Derek Carter says…
Like Malc, I’m of a certain age, and last week was the sixty first anniversary of my first Sunderland match, although I hasten to add I was little more than a foetus at that stage!
This discussion surrounding our badge has been rumbling on for a long time and I’ll admit that despite the fact I’ve been watching the Lads since what feels like the Jurassic period, it’s not a subject that keeps me awake at night.
That’s not to say that I’d complain if it was changed, because the history of the club is reflected much more in the ship crest and I agree that it would offer a huge merchandising opportunity, providing we could actually buy it!
It would be a massive undertaking but certainly not impossible, especially as we already have the template and wouldn’t have to pay someone £500,000 to produce a design that resembled something done by a four year old or a chimpanzee doing potato art.
However, the big problem is which one should we choose? The original white ship on a blue background which we had for fourteen years from 1977, or the second edition with white on black? There’ll be strong support for both.
Personally, I’d go blue because it’s the original, the sea is actually that colour (supposedly) and the less black and white on show, the better.
So despite saying it doesn’t keep me awake at night, if the club put it to an official vote, I’d tick the ‘yes’ box.
Malc Dugdale says…
As someone who remembers games at Roker Park very fondly, I think it’s a total no brainer to bring back the iconic emblem that was associated with our football club during that time, and throughout my youth.
I may be biased based on my age and my personal recollection of my formative years as a fan, but I don’t think many supporters of other ages will massively disagree. It’s way more representative of us than the present crest and it always will be.
The ship badge resonates with the proud and hard working foundations the city was built on. The newer design, on the other hand, looks pretty swish and I’ve never really disliked it, but it doesn’t really ‘mean anything’ for most Sunderland fans.

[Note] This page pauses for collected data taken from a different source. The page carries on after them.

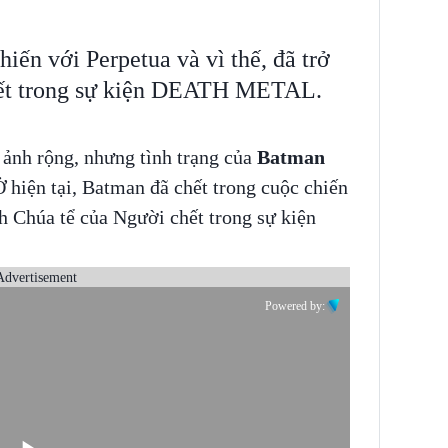
iến với Perpetua và vì thế, đã trở
hết trong sự kiện DEATH METAL.
 ảnh rộng, nhưng tình trạng của
Batman
Ở hiện tại, Batman đã chết trong cuộc chiến
nh Chúa tể của Người chết trong sự kiện
Advertisement
Powered by:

In addition, it’s a crest that’s not entirely dissimilar to the one used by our friends up the road.
I’ve no idea why it was changed and I don’t really recall how it happened, although I’ve lived and worked overseas for large parts of my career, and a lot of these changes pass you by when that’s the case.
‘Get it back to the boat’, is my view.
It’ll really kickstart merchandise sales, which I’ve written several times about as needing all the help they can get.
We’ve never had a better football identity than we have right now, and resuming the association with the ship badge would be the icing on the cake.
As I’ve written in the past, I’d love to see the old ship crest make a long overdue return.
Aside from all the commercial reasons and opportunities a change would provide, a return to something so iconic would be an instant hit with a majority of the fan base.
It’s arguably the club’s most famous badge and one that’s not only synonymous with the club, but also the city of Sunderland. As a supporter, you endeavour to not only see your team succeed, but to also embody the city itself and there can be no better reminder than the much-adored ship.
A city whose story is forged in the steel and hard labour of the shipyards that were once the envy of the world would dovetail beautifully with the club embracing modernity and class, and riding on the undercurrent of the Sunderland’s rich and varied past.
No badge seems to embody the club, the fans and the city itself more powerfully than that particular design.
Bring her back. You know it’s the right thing to do.